>>>
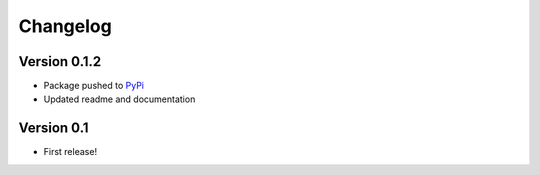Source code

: =========
Changelog
=========

Version 0.1.2
=============

- Package pushed to `PyPi <https://pypi.org/project/epivizFileServer/>`_
- Updated readme and documentation


Version 0.1
===========

- First release!
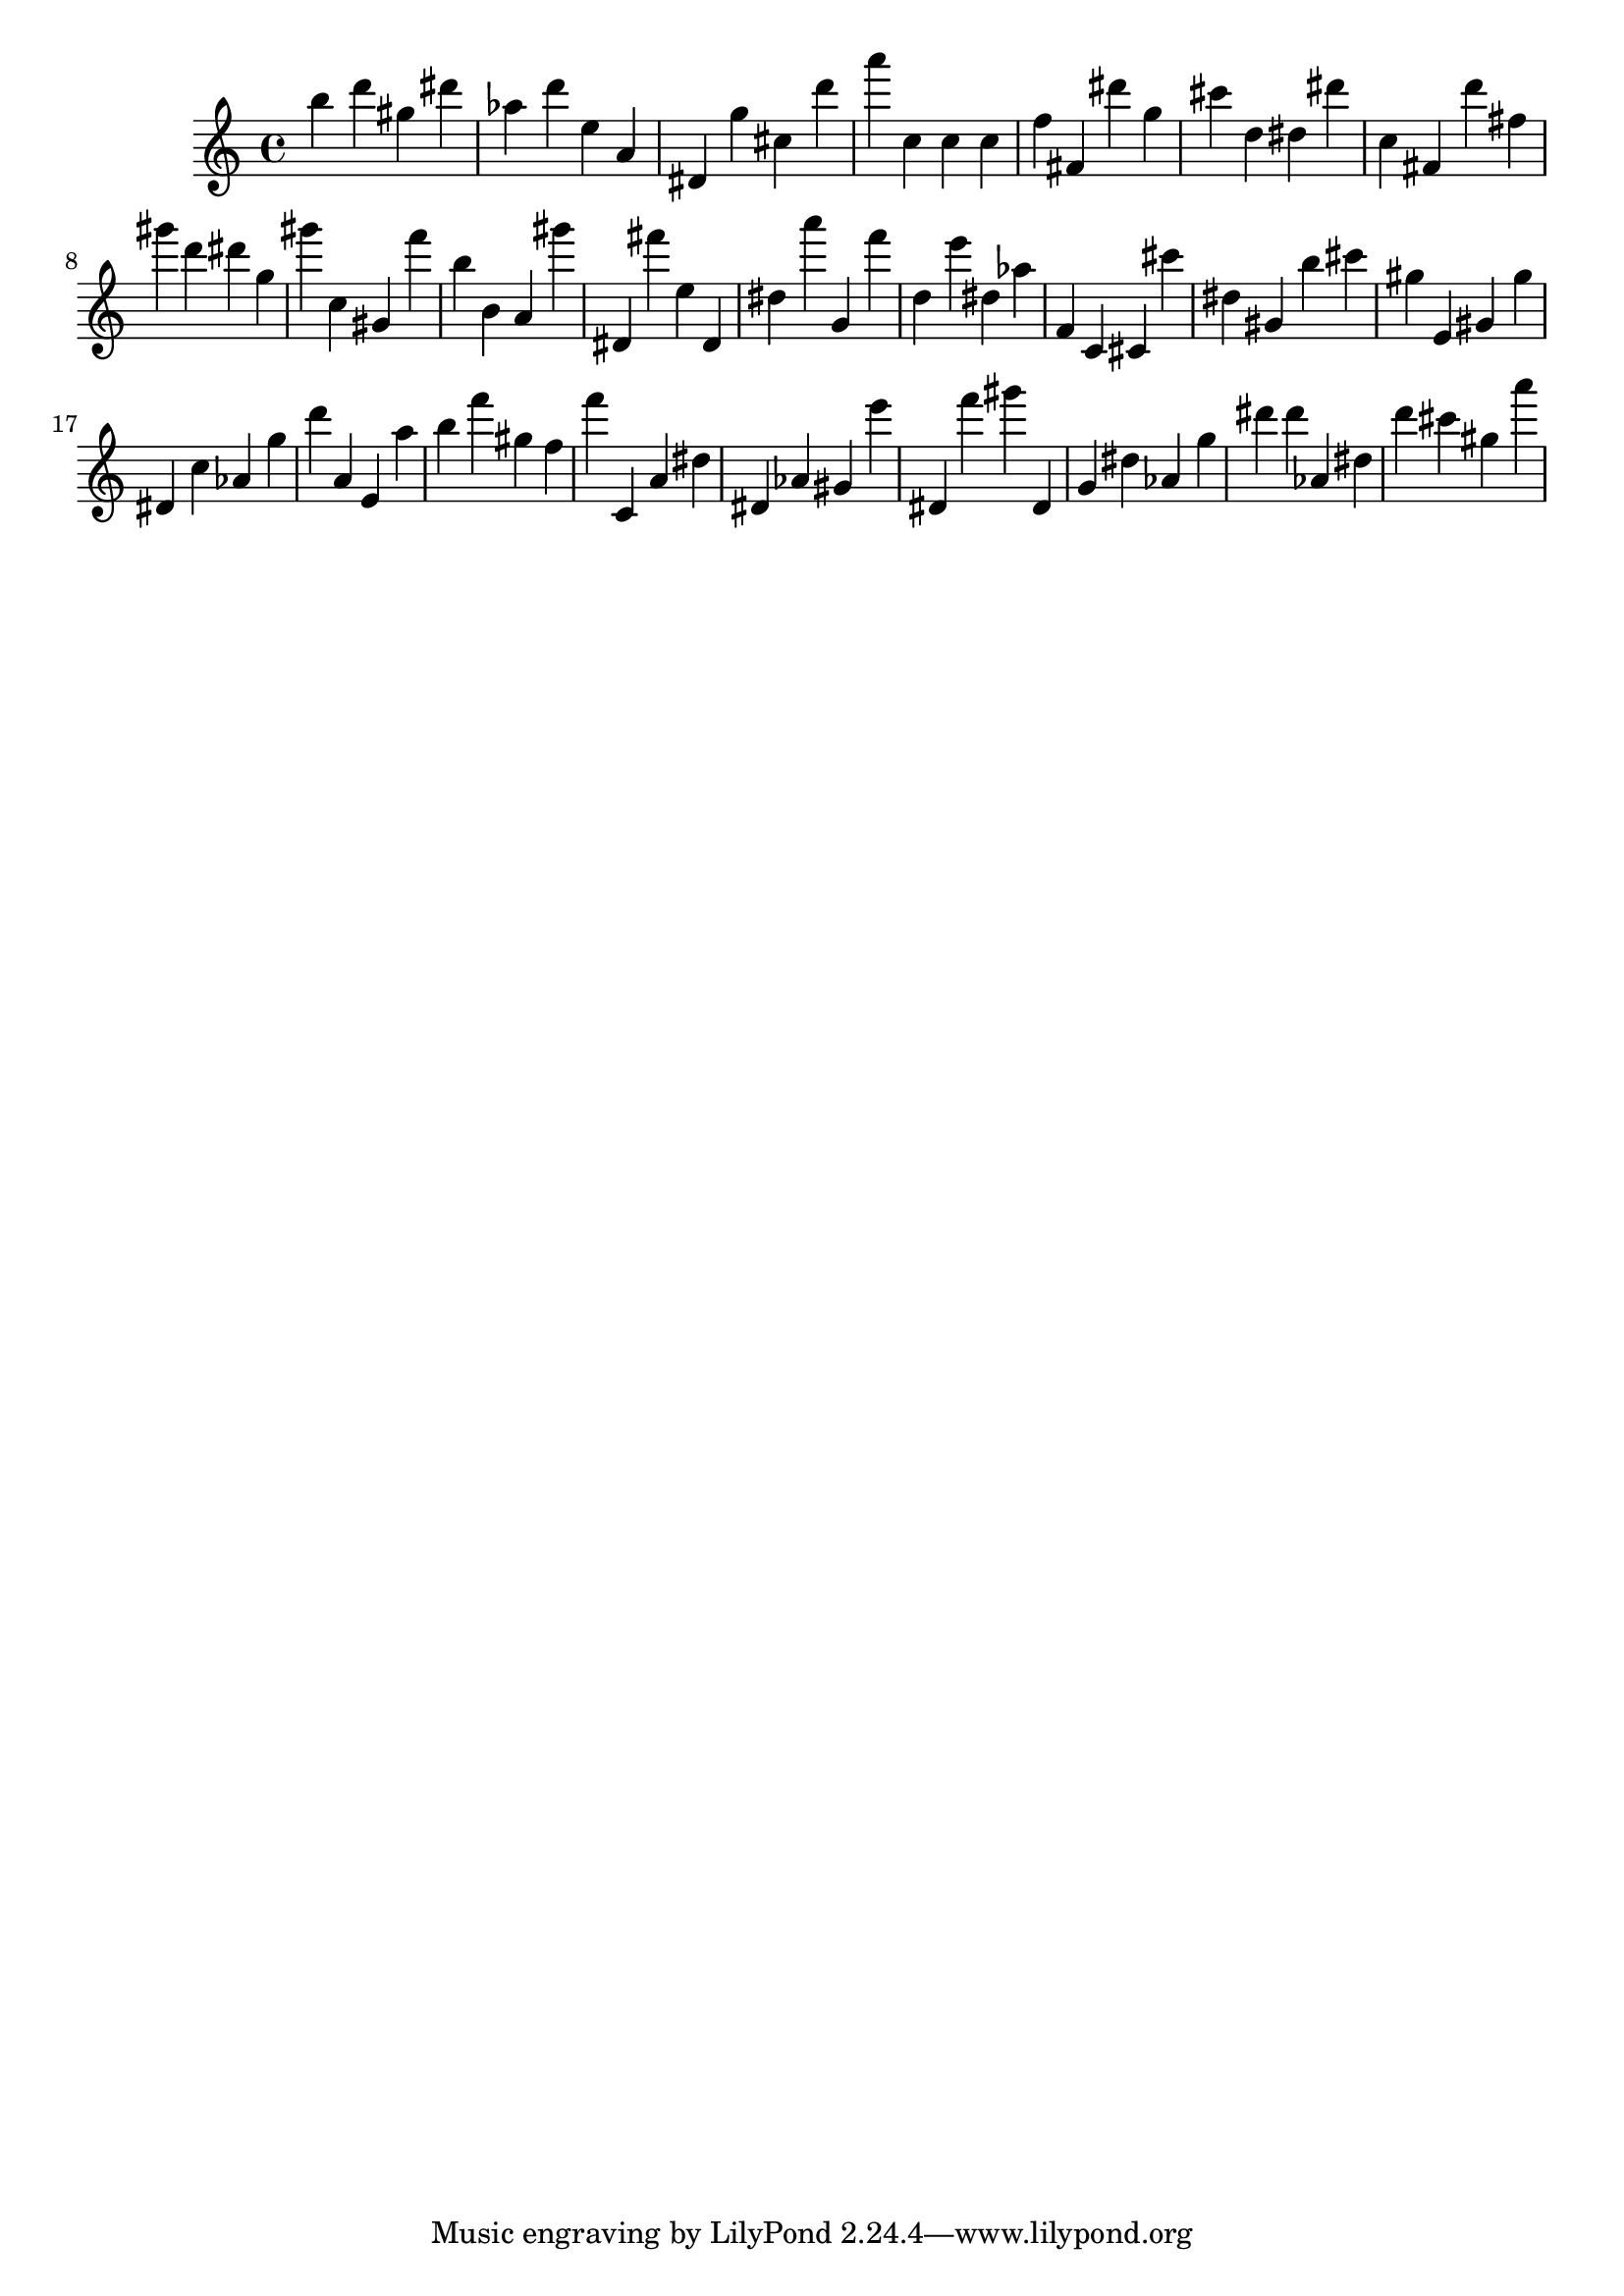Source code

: \version "2.18.2"

\score {

{

\clef treble
b'' d''' gis'' dis''' as'' d''' e'' a' dis' g'' cis'' d''' a''' c'' c'' c'' f'' fis' dis''' g'' cis''' d'' dis'' dis''' c'' fis' d''' fis'' gis''' d''' dis''' g'' gis''' c'' gis' f''' b'' b' a' gis''' dis' fis''' e'' dis' dis'' a''' g' f''' d'' e''' dis'' as'' f' c' cis' cis''' dis'' gis' b'' cis''' gis'' e' gis' gis'' dis' c'' as' g'' d''' a' e' a'' b'' f''' gis'' f'' f''' c' a' dis'' dis' as' gis' e''' dis' f''' gis''' dis' g' dis'' as' g'' dis''' dis''' as' dis'' d''' cis''' gis'' a''' 
}

 \midi { }
 \layout { }
}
<<<
== What to do ==
Could every record be given again exactly, with its pictures left out?

== Solved exercise ==
Source code

: =========
Changelog
=========

Version 0.1.2
=============

- Package pushed to `PyPi <https://pypi.org/project/epivizFileServer/>`_
- Updated readme and documentation


Version 0.1
===========

- First release!
Source code

: \version "2.18.2"

\score {

{

\clef treble
b'' d''' gis'' dis''' as'' d''' e'' a' dis' g'' cis'' d''' a''' c'' c'' c'' f'' fis' dis''' g'' cis''' d'' dis'' dis''' c'' fis' d''' fis'' gis''' d''' dis''' g'' gis''' c'' gis' f''' b'' b' a' gis''' dis' fis''' e'' dis' dis'' a''' g' f''' d'' e''' dis'' as'' f' c' cis' cis''' dis'' gis' b'' cis''' gis'' e' gis' gis'' dis' c'' as' g'' d''' a' e' a'' b'' f''' gis'' f'' f''' c' a' dis'' dis' as' gis' e''' dis' f''' gis''' dis' g' dis'' as' g'' dis''' dis''' as' dis'' d''' cis''' gis'' a''' 
}

 \midi { }
 \layout { }
}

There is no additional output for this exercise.